Find a permutation matrix $P$ such that if

$B = \left(\begin{array}{rrrr} 1 & 2 & 3 & 4 \\ 5 & 6 & 7 & 8 \\ 9 & 10 & 11 & 12 \\ 13 & 14 & 15 & 16 \end{array}\right) \ \ \ \text{then} \ \ \ \ PBP^{-1} = \left(\begin{array}{rrrr} 1 & 3 & 2 & 4 \\ 9 & 11 & 10 & 12 \\ 5 & 7 & 6 & 8 \\ 13 & 15 & 14 & 16 \end{array}\right)$
Compute the relative condition number of
1. $f(x) = \sqrt{x}$ .
2. $f(x) = x^2$ .
3. $f(x) = x_1 - x_2$ (where $x = \left ( \begin{array}{c} x_1 \\ x_2 \end{array} \right )$ ), using the $\infty$ -norm.
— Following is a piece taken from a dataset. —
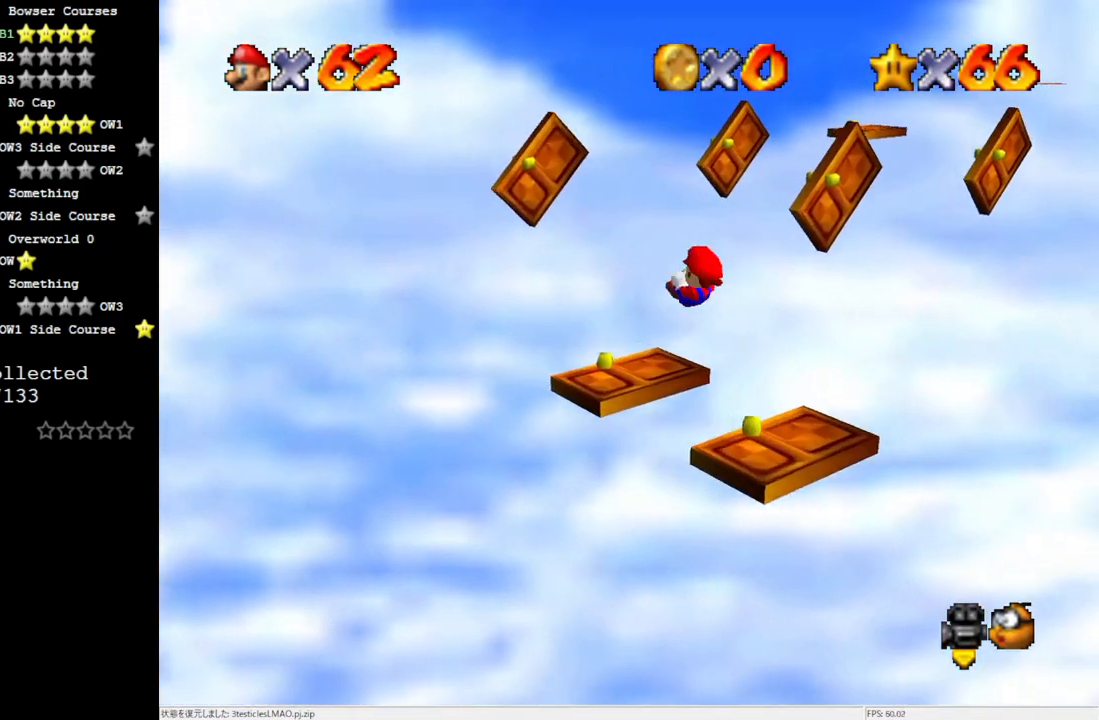
{"buttons": [], "left_stick": "center", "events": [[217, "left_stick", "center"]]}
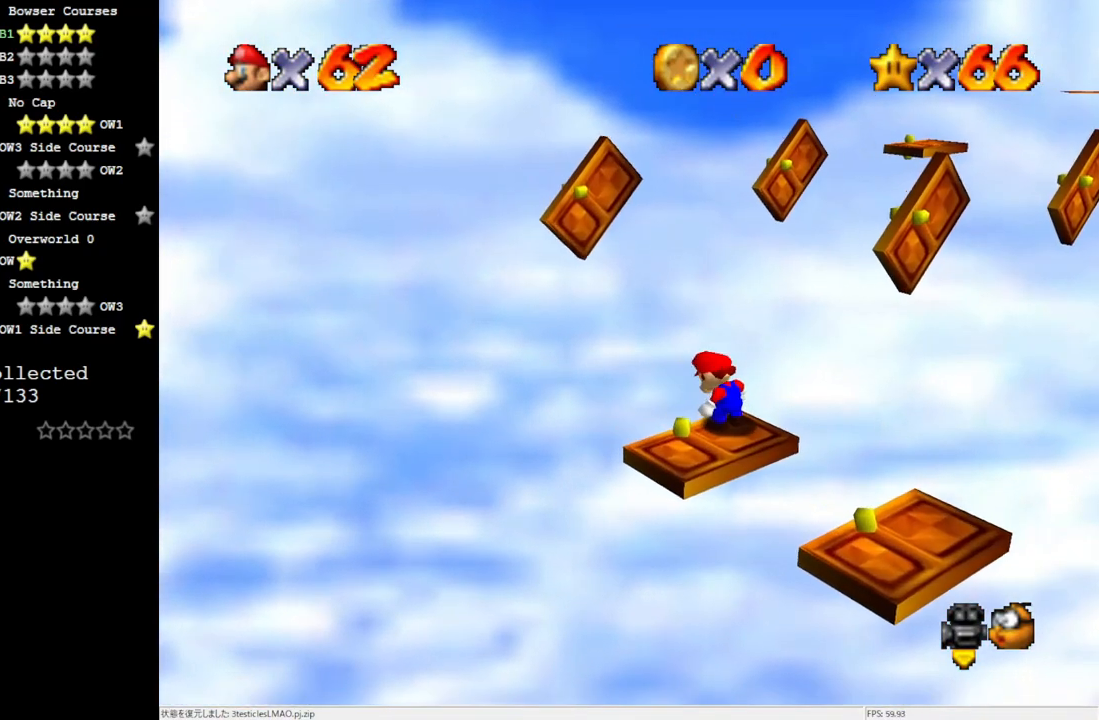
{"buttons": [], "left_stick": "center", "events": [[250, "C_DOWN", "down"], [250, "R1", "down"], [433, "C_DOWN", "up"], [433, "R1", "up"]]}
Starting with the initial guess $x = \left ( \begin{array}{c} 0 \\ 0 \end{array} \right )$ , use four iterates of the Jacobi method to approximate the solution of $Ax=b$ if $A = \left(\begin{array}{rr} 2.0 & 1.0 \\ -1.0 & 3.0 \end{array}\right)$ and $b =\left ( \begin{array}{c} 3 \\ 2 \end{array} \right )$ . Is this converging to the correct answer?
Sketch in the $a-b$ plane the set of values for which the Jacobi method will converge for the matrix $A = \left ( \begin{array}{cc}a & b \\ b & a \end{array} \right)$ .
Repeat the above exercise for the Gauss-Seidel method.